### Job
Below are records; please write out exactly the lines from the first line through the line containing "(pcbplotparams", with no pictures.

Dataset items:

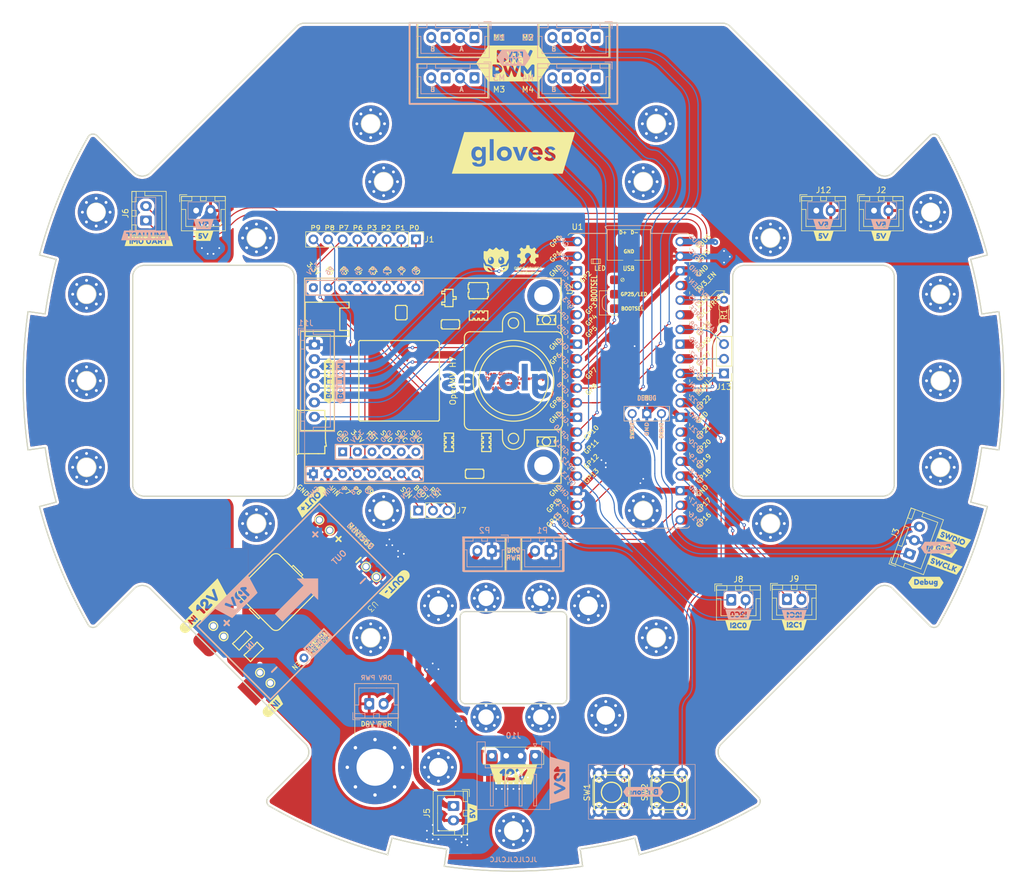
<source format=kicad_pcb>
(kicad_pcb
	(version 20240108)
	(generator "pcbnew")
	(generator_version "8.0")
	(general
		(thickness 1.6)
		(legacy_teardrops no)
	)
	(paper "A4")
	(title_block
		(title "Top Plate")
		(date "2024-06-15")
		(rev "1.0.0")
		(company "Zhou Yikun & Zachary Ang")
		(comment 1 "RoboCup Junior Soccer Open 2024")
	)
	(layers
		(0 "F.Cu" signal)
		(31 "B.Cu" signal)
		(32 "B.Adhes" user "B.Adhesive")
		(33 "F.Adhes" user "F.Adhesive")
		(34 "B.Paste" user)
		(35 "F.Paste" user)
		(36 "B.SilkS" user "B.Silkscreen")
		(37 "F.SilkS" user "F.Silkscreen")
		(38 "B.Mask" user)
		(39 "F.Mask" user)
		(40 "Dwgs.User" user "User.Drawings")
		(41 "Cmts.User" user "User.Comments")
		(42 "Eco1.User" user "User.Eco1")
		(43 "Eco2.User" user "User.Eco2")
		(44 "Edge.Cuts" user)
		(45 "Margin" user)
		(46 "B.CrtYd" user "B.Courtyard")
		(47 "F.CrtYd" user "F.Courtyard")
		(48 "B.Fab" user)
		(49 "F.Fab" user)
		(50 "User.1" user)
		(51 "User.2" user)
		(52 "User.3" user)
		(53 "User.4" user)
		(54 "User.5" user)
		(55 "User.6" user)
		(56 "User.7" user)
		(57 "User.8" user)
		(58 "User.9" user)
	)
	(setup
		(pad_to_mask_clearance 0)
		(allow_soldermask_bridges_in_footprints no)
		(pcbplotparams
			(layerselection 0x00010fc_ffffffff)
			(plot_on_all_layers_selection 0x0000000_00000000)
			(disableapertmacros no)
			(usegerberextensions no)
			(usegerberattributes yes)
			(usegerberadvancedattributes yes)
			(creategerberjobfile yes)
			(dashed_line_dash_ratio 12.000000)
			(dashed_line_gap_ratio 3.000000)
			(svgprecision 4)
			(plotframeref no)
			(viasonmask no)
			(mode 1)
			(useauxorigin no)
			(hpglpennumber 1)
			(hpglpenspeed 20)
			(hpglpendiameter 15.000000)
			(pdf_front_fp_property_popups yes)
			(pdf_back_fp_property_popups yes)
			(dxfpolygonmode yes)
			(dxfimperialunits yes)
			(dxfusepcbnewfont yes)
			(psnegative no)
			(psa4output no)
			(plotreference yes)
			(plotvalue yes)
			(plotfptext yes)
			(plotinvisibletext no)
			(sketchpadsonfab no)
			(subtractmaskfromsilk no)
			(outputformat 1)
			(mirror no)
			(drillshape 1)
			(scaleselection 1)
			(outputdirectory "")
		)
	)
	(net 0 "")
	(net 1 "Net-(J1-Pin_6)")
	(net 2 "Net-(J1-Pin_2)")
	(net 3 "Net-(J1-Pin_1)")
	(net 4 "Net-(J1-Pin_5)")
	(net 5 "Net-(J1-Pin_7)")
	(net 6 "Net-(J1-Pin_8)")
	(net 7 "Net-(J1-Pin_3)")
	(net 8 "Net-(J1-Pin_4)")
	(net 9 "+5V")
	(net 10 "GND")
	(net 11 "Net-(J3-Pin_1)")
	(net 12 "Net-(J3-Pin_3)")
	(net 13 "Top-TX1-IMU-RX")
	(net 14 "Top-RX1-IMU-TX")
	(net 15 "Net-(J7-Pin_2)")
	(net 16 "Net-(J7-Pin_3)")
	(net 17 "Net-(J7-Pin_1)")
	(net 18 "I2C0-SCL")
	(net 19 "I2C0-SDA")
	(net 20 "I2C1-SCL")
	(net 21 "I2C1-SDA")
	(net 22 "+12V")
	(net 23 "GND1")
	(net 24 "Bottom-D2")
	(net 25 "Top-TX0-Bottom-RX")
	(net 26 "Bottom-D1")
	(net 27 "Bottom-D0")
	(net 28 "Top-RX0-Bottom-TX")
	(net 29 "GPIO26")
	(net 30 "GPIO27")
	(net 31 "GPIO28")
	(net 32 "unconnected-(M1-Pin_1-Pad1)")
	(net 33 "PWM1A")
	(net 34 "PWM1B")
	(net 35 "unconnected-(M1-Pin_3-Pad3)")
	(net 36 "unconnected-(M2-Pin_1-Pad1)")
	(net 37 "PWM2A")
	(net 38 "PWM2B")
	(net 39 "unconnected-(M2-Pin_3-Pad3)")
	(net 40 "PWM3A")
	(net 41 "unconnected-(M3-Pin_3-Pad3)")
	(net 42 "unconnected-(M3-Pin_1-Pad1)")
	(net 43 "PWM3B")
	(net 44 "unconnected-(M4-Pin_1-Pad1)")
	(net 45 "PWM4A")
	(net 46 "PWM4B")
	(net 47 "unconnected-(M4-Pin_3-Pad3)")
	(net 48 "MOTOR_DRV_PWR")
	(net 49 "Net-(U1-3V3)")
	(net 50 "Net-(U1-RUN)")
	(net 51 "Button1")
	(net 52 "Button2")
	(net 53 "unconnected-(U1-3V3_EN-Pad37)")
	(net 54 "unconnected-(U1-NC-Pad54)")
	(net 55 "unconnected-(U1-GP25_LED-Pad55)")
	(net 56 "unconnected-(U1-BOOTSEL-Pad56)")
	(net 57 "unconnected-(U1-ADC_VREF-Pad35)")
	(net 58 "unconnected-(U1-ADC_VREF-Pad35)_0")
	(net 59 "unconnected-(U1-D--Pad52)")
	(net 60 "Top-TX0-Cam-RX3")
	(net 61 "Top-RX0-Cam-TX3")
	(net 62 "unconnected-(U1-3V3_EN-Pad37)_0")
	(net 63 "unconnected-(U1-VBUS-Pad40)")
	(net 64 "unconnected-(U1-AGND-Pad33)")
	(net 65 "unconnected-(U1-AGND-Pad33)_0")
	(net 66 "unconnected-(U1-D+-Pad53)")
	(net 67 "unconnected-(U1-VBUS-Pad40)_0")
	(net 68 "unconnected-(U2-RST-Pad19)")
	(net 69 "unconnected-(U2-SWD-Pad20)")
	(net 70 "unconnected-(U2-3.3V-Pad18)")
	(net 71 "unconnected-(U2-SWO-Pad22)")
	(net 72 "unconnected-(U2-GND-Pad17)")
	(net 73 "unconnected-(U2-3.3V-Pad8)")
	(net 74 "unconnected-(U2-SWC-Pad21)")
	(net 75 "unconnected-(U3-EN-Pad5)")
	(net 76 "unconnected-(U1-GND-Pad51)")
	(footprint "Connector_JST:JST_XH_B2B-XH-A_1x02_P2.50mm_Vertical" (layer "F.Cu") (at 137.75 137.975))
	(footprint "Connector_JST:JST_XH_B2B-XH-A_1x02_P2.50mm_Vertical" (layer "F.Cu") (at 162.5 70.5))
	(footprint "MountingHole:MountingHole_3.2mm_M3_Pad_Via" (layer "F.Cu") (at 26 115))
	(footprint "PorridgePi-Personal:OpenMV-H7" (layer "F.Cu") (at 83.1 100 -90))
	(footprint "kibuzzard-666B0E6A" (layer "F.Cu") (at 100 60.5))
	(footprint "MountingHole:MountingHole_2.7mm_M2.5_Pad_Via" (layer "F.Cu") (at 95.25 158.3))
	(footprint "MountingHole:MountingHole_3.2mm_M3_Pad_Via" (layer "F.Cu") (at 26 85))
	(footprint "Connector_JST:JST_XH_B2B-XH-A_1x02_P2.50mm_Vertical" (layer "F.Cu") (at 147.413217 137.874728))
	(footprint "MountingHole:MountingHole_3.2mm_M3_Pad_Via" (layer "F.Cu") (at 144.547727 75.251263))
	(footprint "kibuzzard-666D6A28" (layer "F.Cu") (at 92.9 174.95 90))
	(footprint "Connector_JST:JST_XH_B2B-XH-A_1x02_P2.50mm_Vertical" (layer "F.Cu") (at 36.3 72.226252 90))
	(footprint "MountingHole:MountingHole_3.2mm_M3_Pad_Via"
		(layer "
... [3761998 chars truncated]
</source>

### Response area
<source format=kicad_pcb>
(kicad_pcb
	(version 20240108)
	(generator "pcbnew")
	(generator_version "8.0")
	(general
		(thickness 1.6)
		(legacy_teardrops no)
	)
	(paper "A4")
	(title_block
		(title "Top Plate")
		(date "2024-06-15")
		(rev "1.0.0")
		(company "Zhou Yikun & Zachary Ang")
		(comment 1 "RoboCup Junior Soccer Open 2024")
	)
	(layers
		(0 "F.Cu" signal)
		(31 "B.Cu" signal)
		(32 "B.Adhes" user "B.Adhesive")
		(33 "F.Adhes" user "F.Adhesive")
		(34 "B.Paste" user)
		(35 "F.Paste" user)
		(36 "B.SilkS" user "B.Silkscreen")
		(37 "F.SilkS" user "F.Silkscreen")
		(38 "B.Mask" user)
		(39 "F.Mask" user)
		(40 "Dwgs.User" user "User.Drawings")
		(41 "Cmts.User" user "User.Comments")
		(42 "Eco1.User" user "User.Eco1")
		(43 "Eco2.User" user "User.Eco2")
		(44 "Edge.Cuts" user)
		(45 "Margin" user)
		(46 "B.CrtYd" user "B.Courtyard")
		(47 "F.CrtYd" user "F.Courtyard")
		(48 "B.Fab" user)
		(49 "F.Fab" user)
		(50 "User.1" user)
		(51 "User.2" user)
		(52 "User.3" user)
		(53 "User.4" user)
		(54 "User.5" user)
		(55 "User.6" user)
		(56 "User.7" user)
		(57 "User.8" user)
		(58 "User.9" user)
	)
	(setup
		(pad_to_mask_clearance 0)
		(allow_soldermask_bridges_in_footprints no)
		(pcbplotparams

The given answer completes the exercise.